# best router baseplate



## joe beaty (Jul 12, 2011)

what is best router base plate to match the porter cable bushings (dovetail jig 4216) with a dewalt 621 router?? i bought the router at a pawn shop, it has no baseplate with it


----------



## bobj3 (Jan 17, 2006)

Hi Joe

I suggest you get the plate below, killing two birds with one stone thing, you can use the guides that come with the plate or use the PC type guides with it.

Amazon.com: Milescraft 1211 Base Plate Metal-Nose Bushing Set for Routers: Home Improvement

OR

http://www.amazon.com/Milescraft-1201-Plate-Bushing-Routers/dp/B001JEOMN2/ref=cm_cr_pr_sims_t


========== 



joe beaty said:


> what is best router base plate to match the porter cable bushings (dovetail jig 4216) with a dewalt 621 router?? i bought the router at a pawn shop, it has no baseplate with it


----------



## Mike (Nov 22, 2004)

Joe, you can buy a sub base plate from DeWalt parts online; you can also build your own sub base plate, instructions are available in one of the Sticky threads.


----------



## bobj3 (Jan 17, 2006)

Hi

Just a add a note to Mike's post, if you make your own you will need to buy a 1 3/16" drill bit if you want to use the PC type guides, if you are going to make more than one it's the best way to go , the 1 3/16" bits are not in most sets, you can get the set for about 100.oo bucks or just the one bit for 9.oo to 30.oo bucks but it's must have item if you want to make your own.. 

Amazon.com: 31-Piece Forstner Bit Set with Case: Home Improvement

Amazon.com: 1-3/16" BORMAX Forstner Style Bit: Home Improvement

Forstner Bit Set - Peachtree Woodworking Supply


========






Mike said:


> Joe, you can buy a sub base plate from DeWalt parts online; you can also build your own sub base plate, instructions are available in one of the Sticky threads.


----------



## Phil P (Jul 25, 2010)

Hi Joe

There's possibly an alternative. Buy a Leigh (as in dovetail jigs) #706R adaptor. This will allow ypou to mount a P-C guide bush in a DW621

Regards

Phil


----------



## joe beaty (Jul 12, 2011)

thanks Phil, do you know for a fact that it will fit the 621 DeWalt??


----------



## istracpsboss (Sep 14, 2008)

Phil P said:


> Hi Joe
> 
> There's possibly an alternative. Buy a Leigh (as in dovetail jigs) #706R adaptor. This will allow ypou to mount a P-C guide bush in a DW621
> 
> ...


You may be able to get a free one. DW routers stateside often come with a PC adaptor in the box.

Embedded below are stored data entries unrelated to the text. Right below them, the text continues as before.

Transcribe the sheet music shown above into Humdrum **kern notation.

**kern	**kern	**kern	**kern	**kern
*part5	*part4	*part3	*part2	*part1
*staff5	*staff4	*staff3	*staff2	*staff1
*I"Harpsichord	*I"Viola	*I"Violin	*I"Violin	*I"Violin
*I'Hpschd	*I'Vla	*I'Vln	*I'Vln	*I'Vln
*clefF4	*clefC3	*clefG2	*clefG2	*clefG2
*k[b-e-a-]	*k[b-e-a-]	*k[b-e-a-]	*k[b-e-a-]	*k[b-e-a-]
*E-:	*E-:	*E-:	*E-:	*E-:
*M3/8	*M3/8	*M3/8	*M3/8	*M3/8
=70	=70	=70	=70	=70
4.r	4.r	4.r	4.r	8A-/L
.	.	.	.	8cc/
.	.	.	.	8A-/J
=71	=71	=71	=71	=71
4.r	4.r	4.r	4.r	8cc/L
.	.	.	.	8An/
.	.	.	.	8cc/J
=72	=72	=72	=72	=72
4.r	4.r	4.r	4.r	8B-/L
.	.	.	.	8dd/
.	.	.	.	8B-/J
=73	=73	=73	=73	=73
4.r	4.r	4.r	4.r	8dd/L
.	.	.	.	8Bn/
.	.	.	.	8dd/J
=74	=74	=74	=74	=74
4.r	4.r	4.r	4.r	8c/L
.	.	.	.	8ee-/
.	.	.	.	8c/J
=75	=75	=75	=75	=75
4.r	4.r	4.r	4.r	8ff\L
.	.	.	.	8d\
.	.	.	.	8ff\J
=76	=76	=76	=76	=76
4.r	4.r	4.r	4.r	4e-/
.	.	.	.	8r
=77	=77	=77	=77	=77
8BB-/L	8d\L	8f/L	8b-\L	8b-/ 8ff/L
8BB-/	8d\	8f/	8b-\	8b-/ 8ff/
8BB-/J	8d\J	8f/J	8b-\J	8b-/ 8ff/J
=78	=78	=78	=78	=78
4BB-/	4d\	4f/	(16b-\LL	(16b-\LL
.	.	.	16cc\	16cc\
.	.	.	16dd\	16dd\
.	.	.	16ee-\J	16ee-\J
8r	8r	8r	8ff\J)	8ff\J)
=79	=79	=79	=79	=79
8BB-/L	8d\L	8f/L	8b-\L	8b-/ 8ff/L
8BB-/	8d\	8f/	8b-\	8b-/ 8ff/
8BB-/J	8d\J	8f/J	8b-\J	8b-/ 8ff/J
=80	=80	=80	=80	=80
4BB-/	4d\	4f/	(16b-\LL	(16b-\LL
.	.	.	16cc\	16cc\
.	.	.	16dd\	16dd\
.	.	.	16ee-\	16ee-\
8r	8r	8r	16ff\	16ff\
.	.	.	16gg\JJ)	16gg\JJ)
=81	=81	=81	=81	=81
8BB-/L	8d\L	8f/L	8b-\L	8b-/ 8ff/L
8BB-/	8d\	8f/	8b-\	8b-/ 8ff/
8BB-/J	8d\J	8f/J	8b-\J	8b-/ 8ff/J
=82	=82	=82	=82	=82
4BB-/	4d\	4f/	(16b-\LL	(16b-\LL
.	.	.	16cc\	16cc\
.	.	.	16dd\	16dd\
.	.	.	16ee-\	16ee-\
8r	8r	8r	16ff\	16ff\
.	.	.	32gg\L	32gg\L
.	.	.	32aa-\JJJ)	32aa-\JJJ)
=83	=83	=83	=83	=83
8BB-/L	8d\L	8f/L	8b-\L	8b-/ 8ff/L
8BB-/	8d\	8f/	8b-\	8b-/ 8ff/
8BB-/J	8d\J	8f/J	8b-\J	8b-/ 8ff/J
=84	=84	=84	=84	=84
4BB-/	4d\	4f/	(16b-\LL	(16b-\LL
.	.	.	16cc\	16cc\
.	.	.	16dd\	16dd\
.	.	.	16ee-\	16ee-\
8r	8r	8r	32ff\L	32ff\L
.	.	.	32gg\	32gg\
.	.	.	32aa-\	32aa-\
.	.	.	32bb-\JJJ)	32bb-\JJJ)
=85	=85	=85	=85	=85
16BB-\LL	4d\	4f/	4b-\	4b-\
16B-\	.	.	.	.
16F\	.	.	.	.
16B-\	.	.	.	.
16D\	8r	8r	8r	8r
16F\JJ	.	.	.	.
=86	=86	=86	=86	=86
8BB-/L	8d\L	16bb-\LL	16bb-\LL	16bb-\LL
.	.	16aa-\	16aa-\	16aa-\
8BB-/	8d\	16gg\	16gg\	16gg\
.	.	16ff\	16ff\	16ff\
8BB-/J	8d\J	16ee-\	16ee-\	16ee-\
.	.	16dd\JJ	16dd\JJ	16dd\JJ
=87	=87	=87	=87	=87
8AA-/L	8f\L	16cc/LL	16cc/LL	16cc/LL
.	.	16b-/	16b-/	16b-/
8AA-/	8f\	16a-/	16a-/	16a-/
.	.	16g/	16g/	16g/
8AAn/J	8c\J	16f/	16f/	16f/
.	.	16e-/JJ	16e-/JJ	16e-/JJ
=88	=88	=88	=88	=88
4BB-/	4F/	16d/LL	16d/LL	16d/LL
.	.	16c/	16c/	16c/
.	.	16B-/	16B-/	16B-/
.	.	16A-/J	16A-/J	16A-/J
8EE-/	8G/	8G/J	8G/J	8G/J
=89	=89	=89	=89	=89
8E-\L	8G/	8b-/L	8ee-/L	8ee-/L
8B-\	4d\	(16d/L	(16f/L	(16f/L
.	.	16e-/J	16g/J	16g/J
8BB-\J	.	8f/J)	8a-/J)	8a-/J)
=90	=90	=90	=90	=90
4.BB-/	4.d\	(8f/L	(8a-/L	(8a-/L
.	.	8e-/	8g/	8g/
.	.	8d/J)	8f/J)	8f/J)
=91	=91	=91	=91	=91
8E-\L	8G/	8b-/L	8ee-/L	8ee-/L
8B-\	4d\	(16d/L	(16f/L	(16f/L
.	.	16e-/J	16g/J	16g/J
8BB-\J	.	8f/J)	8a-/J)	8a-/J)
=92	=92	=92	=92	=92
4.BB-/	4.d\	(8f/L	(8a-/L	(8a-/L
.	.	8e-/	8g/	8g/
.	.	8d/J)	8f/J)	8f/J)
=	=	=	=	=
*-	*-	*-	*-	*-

I emailed DeWalt and said there wasn't one with my DW625.The lady was most helpful and didn't even ask me where I'd bought it, or whether I'd lost it. All they needed was a US address to deliver it to, which I was able to give them.

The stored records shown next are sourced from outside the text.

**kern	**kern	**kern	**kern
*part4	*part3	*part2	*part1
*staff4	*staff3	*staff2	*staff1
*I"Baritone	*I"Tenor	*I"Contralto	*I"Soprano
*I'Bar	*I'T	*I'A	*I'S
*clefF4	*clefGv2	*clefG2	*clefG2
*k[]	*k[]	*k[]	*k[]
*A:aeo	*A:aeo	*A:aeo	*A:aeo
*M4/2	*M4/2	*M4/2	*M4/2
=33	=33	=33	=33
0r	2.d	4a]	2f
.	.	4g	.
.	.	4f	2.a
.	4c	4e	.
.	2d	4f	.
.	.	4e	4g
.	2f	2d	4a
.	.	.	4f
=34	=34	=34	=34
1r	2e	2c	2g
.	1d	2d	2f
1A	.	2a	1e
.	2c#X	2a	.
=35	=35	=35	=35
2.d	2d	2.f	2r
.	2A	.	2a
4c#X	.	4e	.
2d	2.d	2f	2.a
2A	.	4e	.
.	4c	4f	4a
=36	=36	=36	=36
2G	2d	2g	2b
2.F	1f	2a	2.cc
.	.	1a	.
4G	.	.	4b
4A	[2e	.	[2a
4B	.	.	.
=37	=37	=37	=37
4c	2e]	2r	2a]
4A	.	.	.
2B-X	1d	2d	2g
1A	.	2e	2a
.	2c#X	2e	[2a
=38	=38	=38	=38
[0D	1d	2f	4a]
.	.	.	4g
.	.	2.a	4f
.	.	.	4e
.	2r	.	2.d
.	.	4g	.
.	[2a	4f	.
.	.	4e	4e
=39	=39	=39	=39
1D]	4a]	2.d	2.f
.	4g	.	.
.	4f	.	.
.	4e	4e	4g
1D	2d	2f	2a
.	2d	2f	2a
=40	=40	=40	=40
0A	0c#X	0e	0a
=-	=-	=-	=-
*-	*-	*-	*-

The Leigh mounting plates are fine. They make them for most makes of router.

Cheers

Peter


----------



## Phil P (Jul 25, 2010)

joe beaty said:


> thanks Phil, do you know for a fact that it will fit the 621 DeWalt??


Thanks Peter, I'd forgotten that DW supply a guide bush adaptor in the USA for the DW625, but I wasn't sure about the DW621. As to the Leigh adaptor, Joe, I can't say for absolute certain as I'm not a DW621 user. Having had a Leigh D-4 jig in the past I _can_ say for certain that Leigh's adaptors for both the DW613/DW615 and DW624/DW625 work with their respective routers and take a standard Porter-Cable guide bush. Leigh's guide bushes are standard P-C guide bushes, and I've also used them in my own P-C 691 D-handle. Leigh have been in this market for over 20 years and are a respected supplier, so I can't see them making unsubstantiated claims for their (excellent) product

Incidentally according to eReplacementParts the part number you are looking for is #329120-01 - a massive $7.45, although it's on 1-2 weeks delivery (BTW, the Leigh part is often ex-stock)

Regards

Phil


----------